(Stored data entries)
□ □ □ □
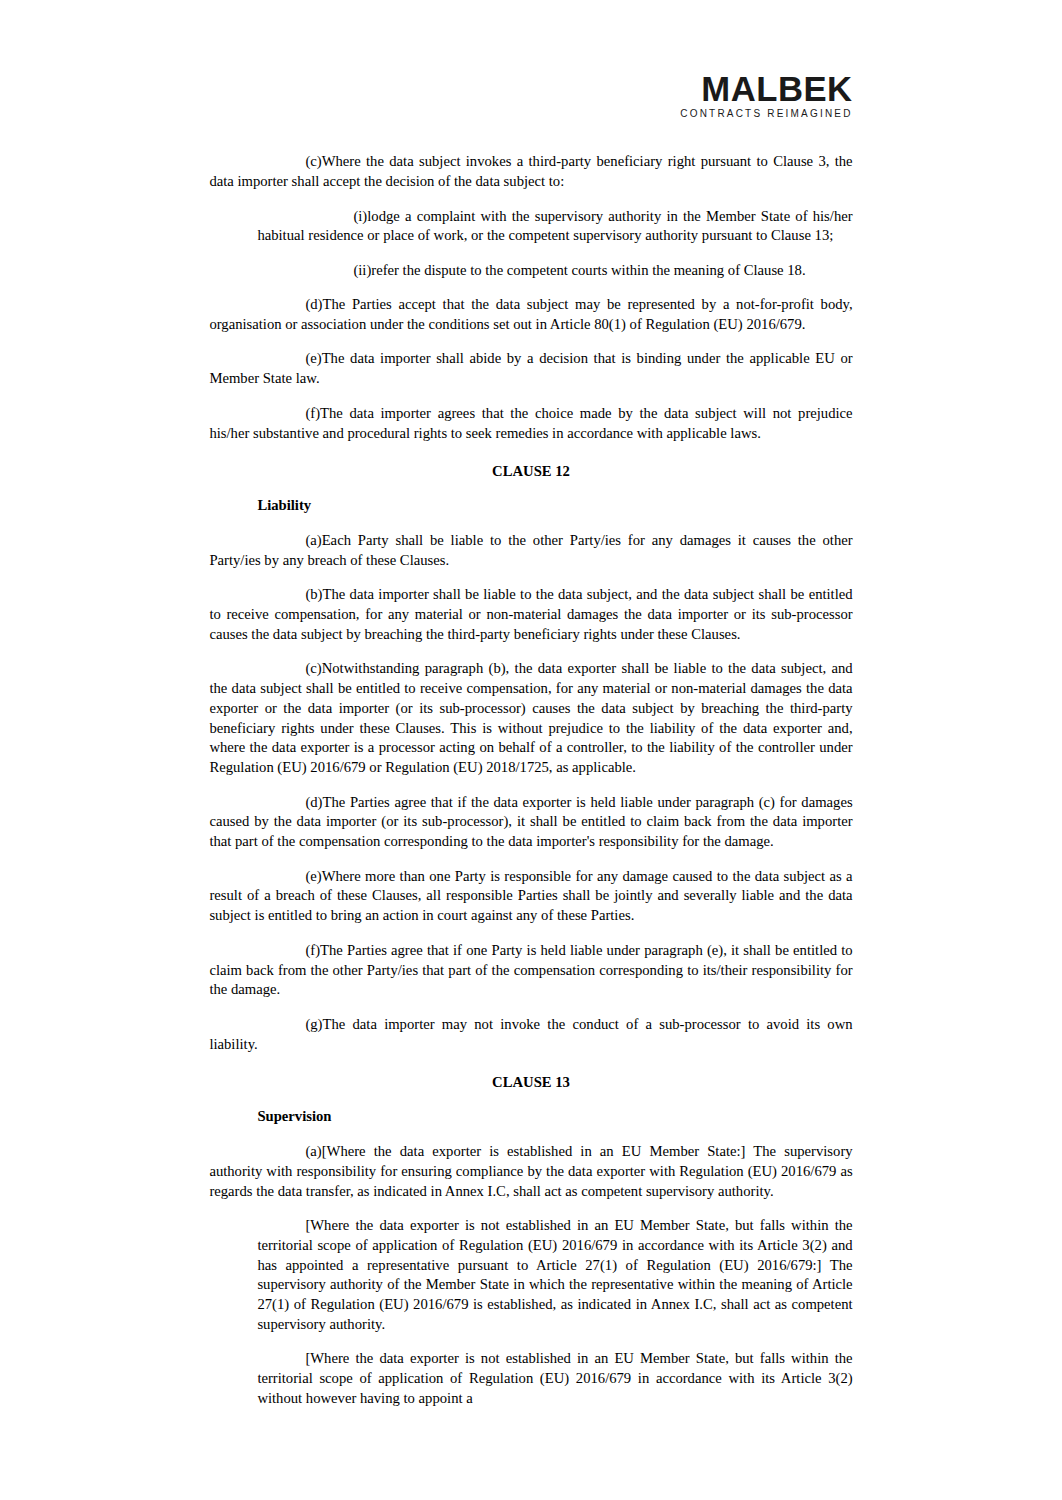MALBEK
CONTRACTS REIMAGINED
(c) Where the data subject invokes a third-party beneficiary right pursuant to Clause 3, the data importer shall accept the decision of the data subject to:
(i) lodge a complaint with the supervisory authority in the Member State of his/her habitual residence or place of work, or the competent supervisory authority pursuant to Clause 13;
(ii) refer the dispute to the competent courts within the meaning of Clause 18.
(d) The Parties accept that the data subject may be represented by a not-for-profit body, organisation or association under the conditions set out in Article 80(1) of Regulation (EU) 2016/679.
(e) The data importer shall abide by a decision that is binding under the applicable EU or Member State law.
(f) The data importer agrees that the choice made by the data subject will not prejudice his/her substantive and procedural rights to seek remedies in accordance with applicable laws.
CLAUSE 12
Liability
(a) Each Party shall be liable to the other Party/ies for any damages it causes the other Party/ies by any breach of these Clauses.
(b) The data importer shall be liable to the data subject, and the data subject shall be entitled to receive compensation, for any material or non-material damages the data importer or its sub-processor causes the data subject by breaching the third-party beneficiary rights under these Clauses.
(c) Notwithstanding paragraph (b), the data exporter shall be liable to the data subject, and the data subject shall be entitled to receive compensation, for any material or non-material damages the data exporter or the data importer (or its sub-processor) causes the data subject by breaching the third-party beneficiary rights under these Clauses. This is without prejudice to the liability of the data exporter and, where the data exporter is a processor acting on behalf of a controller, to the liability of the controller under Regulation (EU) 2016/679 or Regulation (EU) 2018/1725, as applicable.
(d) The Parties agree that if the data exporter is held liable under paragraph (c) for damages caused by the data importer (or its sub-processor), it shall be entitled to claim back from the data importer that part of the compensation corresponding to the data importer's responsibility for the damage.
(e) Where more than one Party is responsible for any damage caused to the data subject as a result of a breach of these Clauses, all responsible Parties shall be jointly and severally liable and the data subject is entitled to bring an action in court against any of these Parties.
(f) The Parties agree that if one Party is held liable under paragraph (e), it shall be entitled to claim back from the other Party/ies that part of the compensation corresponding to its/their responsibility for the damage.
(g) The data importer may not invoke the conduct of a sub-processor to avoid its own liability.
CLAUSE 13
Supervision
(a)[Where the data exporter is established in an EU Member State:] The supervisory authority with responsibility for ensuring compliance by the data exporter with Regulation (EU) 2016/679 as regards the data transfer, as indicated in Annex I.C, shall act as competent supervisory authority.
[Where the data exporter is not established in an EU Member State, but falls within the territorial scope of application of Regulation (EU) 2016/679 in accordance with its Article 3(2) and has appointed a representative pursuant to Article 27(1) of Regulation (EU) 2016/679:] The supervisory authority of the Member State in which the representative within the meaning of Article 27(1) of Regulation (EU) 2016/679 is established, as indicated in Annex I.C, shall act as competent supervisory authority.
[Where the data exporter is not established in an EU Member State, but falls within the territorial scope of application of Regulation (EU) 2016/679 in accordance with its Article 3(2) without however having to appoint a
□ □ □ □
■ **Exercise details**: Produce the lines from the first line of the entries through the line that contains "(b) The data", exactly, leaving the pictures behind.

■ **Answer to this task**:
MALBEK
CONTRACTS REIMAGINED
(c) Where the data subject invokes a third-party beneficiary right pursuant to Clause 3, the data importer shall accept the decision of the data subject to:
(i) lodge a complaint with the supervisory authority in the Member State of his/her habitual residence or place of work, or the competent supervisory authority pursuant to Clause 13;
(ii) refer the dispute to the competent courts within the meaning of Clause 18.
(d) The Parties accept that the data subject may be represented by a not-for-profit body, organisation or association under the conditions set out in Article 80(1) of Regulation (EU) 2016/679.
(e) The data importer shall abide by a decision that is binding under the applicable EU or Member State law.
(f) The data importer agrees that the choice made by the data subject will not prejudice his/her substantive and procedural rights to seek remedies in accordance with applicable laws.
CLAUSE 12
Liability
(a) Each Party shall be liable to the other Party/ies for any damages it causes the other Party/ies by any breach of these Clauses.
(b) The data importer shall be liable to the data subject, and the data subject shall be entitled to receive compensation, for any material or non-material damages the data importer or its sub-processor causes the data subject by breaching the third-party beneficiary rights under these Clauses.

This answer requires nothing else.